- [Exercise]:
Leave every image behind and restate the data word for word.

- [Excerpted data]:
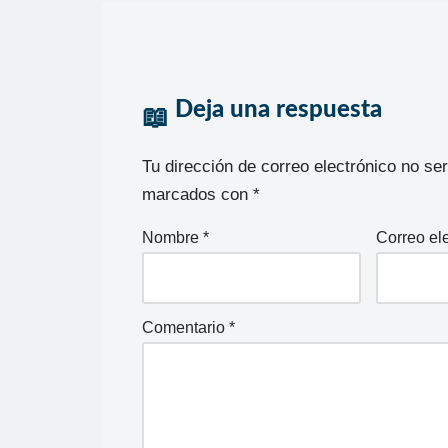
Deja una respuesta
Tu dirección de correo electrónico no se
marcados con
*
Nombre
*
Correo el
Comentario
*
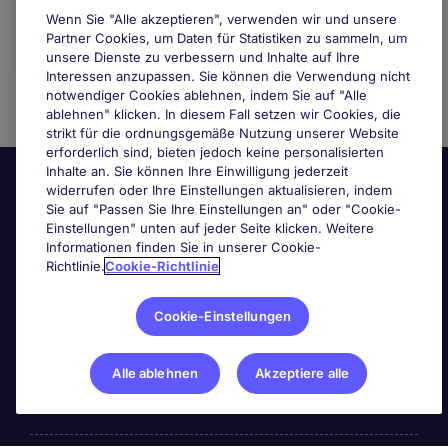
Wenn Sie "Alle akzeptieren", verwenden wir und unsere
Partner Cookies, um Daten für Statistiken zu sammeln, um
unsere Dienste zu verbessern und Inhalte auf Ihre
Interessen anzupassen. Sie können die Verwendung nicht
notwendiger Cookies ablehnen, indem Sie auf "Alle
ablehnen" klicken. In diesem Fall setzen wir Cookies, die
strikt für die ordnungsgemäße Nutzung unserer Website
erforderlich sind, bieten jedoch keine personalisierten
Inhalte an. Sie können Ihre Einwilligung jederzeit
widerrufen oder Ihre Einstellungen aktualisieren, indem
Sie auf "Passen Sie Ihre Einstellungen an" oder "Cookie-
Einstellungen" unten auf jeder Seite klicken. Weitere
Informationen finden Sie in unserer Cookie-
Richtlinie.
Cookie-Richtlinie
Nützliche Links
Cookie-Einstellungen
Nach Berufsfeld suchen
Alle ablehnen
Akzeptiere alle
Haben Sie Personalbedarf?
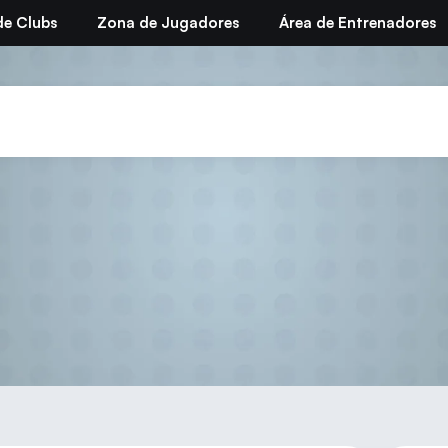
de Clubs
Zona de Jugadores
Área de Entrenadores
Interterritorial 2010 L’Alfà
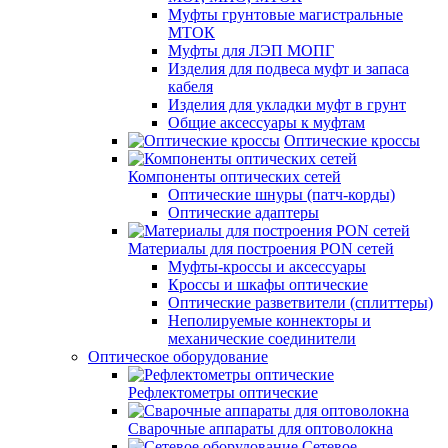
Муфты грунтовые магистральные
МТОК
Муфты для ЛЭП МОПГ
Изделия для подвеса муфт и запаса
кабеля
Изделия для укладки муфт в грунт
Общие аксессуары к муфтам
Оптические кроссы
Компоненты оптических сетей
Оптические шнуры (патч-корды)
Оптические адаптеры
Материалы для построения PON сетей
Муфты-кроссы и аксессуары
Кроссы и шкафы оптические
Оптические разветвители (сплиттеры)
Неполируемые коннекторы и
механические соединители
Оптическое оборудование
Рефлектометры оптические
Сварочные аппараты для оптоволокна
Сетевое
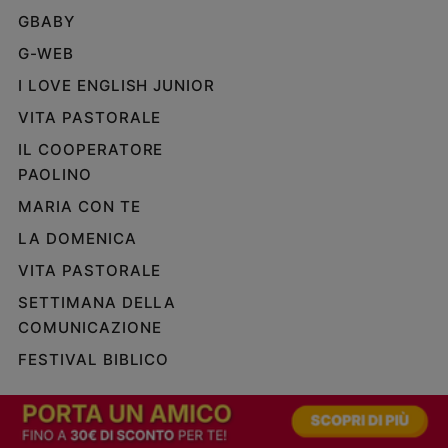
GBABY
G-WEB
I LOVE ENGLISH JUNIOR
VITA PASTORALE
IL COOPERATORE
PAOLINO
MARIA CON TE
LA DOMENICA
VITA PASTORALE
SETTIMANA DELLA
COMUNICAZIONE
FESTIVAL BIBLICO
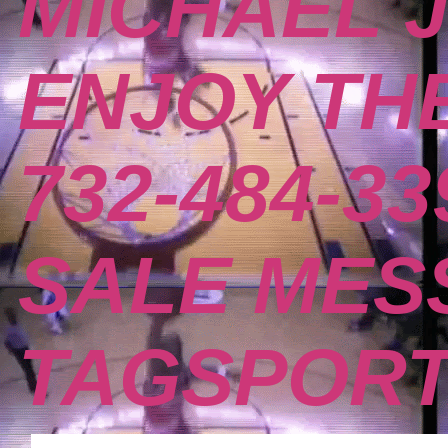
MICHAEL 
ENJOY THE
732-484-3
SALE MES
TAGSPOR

- [Answer to this problem]:
Deja una respuesta
Tu dirección de correo electrónico no se
marcados con
*
Nombre
*
Correo el
Comentario
*
Wenn Sie "Alle akzeptieren", verwenden wir und unsere
Partner Cookies, um Daten für Statistiken zu sammeln, um
unsere Dienste zu verbessern und Inhalte auf Ihre
Interessen anzupassen. Sie können die Verwendung nicht
notwendiger Cookies ablehnen, indem Sie auf "Alle
ablehnen" klicken. In diesem Fall setzen wir Cookies, die
strikt für die ordnungsgemäße Nutzung unserer Website
erforderlich sind, bieten jedoch keine personalisierten
Inhalte an. Sie können Ihre Einwilligung jederzeit
widerrufen oder Ihre Einstellungen aktualisieren, indem
Sie auf "Passen Sie Ihre Einstellungen an" oder "Cookie-
Einstellungen" unten auf jeder Seite klicken. Weitere
Informationen finden Sie in unserer Cookie-
Richtlinie.
Cookie-Richtlinie
Nützliche Links
Cookie-Einstellungen
Nach Berufsfeld suchen
Alle ablehnen
Akzeptiere alle
Haben Sie Personalbedarf?
de Clubs
Zona de Jugadores
Área de Entrenadores
Interterritorial 2010 L’Alfà
Муфты грунтовые магистральные
МТОК
Муфты для ЛЭП МОПГ
Изделия для подвеса муфт и запаса
кабеля
Изделия для укладки муфт в грунт
Общие аксессуары к муфтам
Оптические кроссы
Компоненты оптических сетей
Оптические шнуры (патч-корды)
Оптические адаптеры
Материалы для построения PON сетей
Муфты-кроссы и аксессуары
Кроссы и шкафы оптические
Оптические разветвители (сплиттеры)
Неполируемые коннекторы и
механические соединители
Оптическое оборудование
Рефлектометры оптические
Сварочные аппараты для оптоволокна
Сетевое
GBABY
G-WEB
I LOVE ENGLISH JUNIOR
VITA PASTORALE
IL COOPERATORE
PAOLINO
MARIA CON TE
LA DOMENICA
VITA PASTORALE
SETTIMANA DELLA
COMUNICAZIONE
FESTIVAL BIBLICO
MICHAEL 
ENJOY THE
732-484-3
SALE MES
TAGSPOR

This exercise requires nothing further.